Değişmiyorlar, gelişmiyorlar.

80 yıl önce de 60 yıl önce de “gösteriş olmasın diye” Cuma namazlarını evde kılıyorlardı, şimdi de bunu tavsiye ediyorlar.

NE İÇİYORLAR?

Garip ve anlaşılmaz bir dünyaları var.

Gazetecileri daha önce yayınlanmış ve içinde “Atatürk leblebileri havaya atar, ağzıyla yakalardı” tarzında şeyler bulunan kitabını biraz süsleyip bir daha basar ve tanesini 2500 TL’den satar.

Satmaya çalışır değil, aynen ekmek peynir gibi satar.

Bir adam ya da kadın da çıkıp “Yahu sanki biri bizi enayi yerine koyuyor” türünden bir laf etmez.

Gerçekten ne içtiklerini merak ediyorum.

Bir tarafa kulaklarını tıkamışlar ve diğer taraftan gelen ne olursa olsun “kabul” diyorlar.

Bir de “özgür düşünme”, “prangalardan kurtulma” gibi cafcaflı laflar da ederler ki, tam anlamıyla çekilmez oluyorlar.

Bakın bir örnek vereyim.

Yılmaz Özdil, Milli Savunma Bakanı Hulusi Akar’ı eleştirirken bir şeyler yazmış. Birinci paragrafını alıyorum sadece:

“Asrın iftirasını bizzat manşet yapan, bu memleketin Atatürkçü, yurtsever, demokrasiye bağlı subaylarını “cami bombalayan, dinsiz katiller sürüsü, fuhuşçu casuslar” olarak sunan gazetecinin babası öldü… Hulusi efendi derhal taziye mesajı gönderdi, “duyduğunuz acıyı yürekten paylaşıyorum, size sabır diliyorum” dedi.”

Kim ölmüş de taziye sunulmuş kısmına takılmayın lütfen, çünkü anlatmak istediğim şey başka.

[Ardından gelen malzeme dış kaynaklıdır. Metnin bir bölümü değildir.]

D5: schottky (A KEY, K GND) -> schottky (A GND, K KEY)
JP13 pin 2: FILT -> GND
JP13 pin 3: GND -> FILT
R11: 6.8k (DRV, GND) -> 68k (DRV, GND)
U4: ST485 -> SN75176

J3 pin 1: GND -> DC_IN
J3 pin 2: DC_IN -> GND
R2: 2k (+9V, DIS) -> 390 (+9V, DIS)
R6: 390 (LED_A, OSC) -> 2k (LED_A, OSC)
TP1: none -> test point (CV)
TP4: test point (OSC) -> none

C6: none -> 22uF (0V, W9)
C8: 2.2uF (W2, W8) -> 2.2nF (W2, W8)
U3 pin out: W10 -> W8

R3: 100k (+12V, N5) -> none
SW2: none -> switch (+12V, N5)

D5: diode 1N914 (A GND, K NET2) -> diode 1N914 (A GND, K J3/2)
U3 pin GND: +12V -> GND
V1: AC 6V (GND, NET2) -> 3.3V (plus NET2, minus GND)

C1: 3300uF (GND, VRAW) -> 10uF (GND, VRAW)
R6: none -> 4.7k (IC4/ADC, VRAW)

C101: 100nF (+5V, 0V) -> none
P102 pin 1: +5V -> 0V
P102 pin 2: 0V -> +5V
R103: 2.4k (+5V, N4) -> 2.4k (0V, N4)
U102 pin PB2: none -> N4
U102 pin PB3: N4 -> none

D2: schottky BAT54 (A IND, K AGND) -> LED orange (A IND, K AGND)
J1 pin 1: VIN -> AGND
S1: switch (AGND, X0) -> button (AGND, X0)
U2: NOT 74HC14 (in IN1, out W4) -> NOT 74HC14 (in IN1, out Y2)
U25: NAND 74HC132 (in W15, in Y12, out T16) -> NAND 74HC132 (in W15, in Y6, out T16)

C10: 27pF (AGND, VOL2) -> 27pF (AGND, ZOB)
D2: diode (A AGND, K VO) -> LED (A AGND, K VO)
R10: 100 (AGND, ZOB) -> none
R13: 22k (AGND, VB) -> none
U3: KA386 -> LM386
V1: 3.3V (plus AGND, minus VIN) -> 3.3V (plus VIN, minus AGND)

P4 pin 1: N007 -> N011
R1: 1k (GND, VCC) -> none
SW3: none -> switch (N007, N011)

Suçlamaları da bir tarafa bırakalım ve Özdil’in subaylar için yaptığı tanıma odaklanalım:

“Atatürkçü, yurtsever, demokrasiye bağlı subayları”…

Atatürkçülükleri konusunda söz söylemeyelim. Yurtseverlik ise kriterlerin değişkenliğine göre değişebilir; ama ona da bir şey demeyelim.

Ama “demokrasiye bağlı subaylar” da ne oluyor?

Klasik, modern, post modern olmak üzere on yılda bir darbe yapan, darbe teşebbüslerinde bulunan, literatüre “e muhtıra” diye bir şey kazandıran subaylardan söz ediliyor, farkında mısınız?

Cumhurbaşkanı seçilecek kişi için “sözde değil özde laik olacak” diye yeni şartlar belirleyen, sivil bir etkinliğe karşı tankların yürütülmesini “demokrasiye balans ayarı yaptık” diye izah eden subaylarmış “demokrasiye bağlı” olanlar.

“Ama zaten Yılmaz Özdil, kendi “demokrasi anlayışını” anlatmak istemiş, neden şaşırıyorsun?” diyebilirsiniz.

Haklısınız…

Samsun’da HDP’li Ahmet Türk saldırıya uğradığında şöyle yazmıştı: “Yumruğunu “adaletin tokmağı” yerine koyup, Ahmet Türk’ün burnuna inen kişi, bu ülkede pek çok kişinin duygularına tercüman oldu.”

İşte asıl ilginç olan da bu!

Özdil’in “iyi kazandıran bir kemalistliği” var, “tanklara dayalı” bir demokrasisi var “halkın bir kısmını aşağılayan” bir halkçılığı var, onu anlıyorum.

Ama onun söylediklerine “Anıtkabir’den yayılan ışıltılar” muamelesi çekenleri yine de anlamakta zorlanıyorum.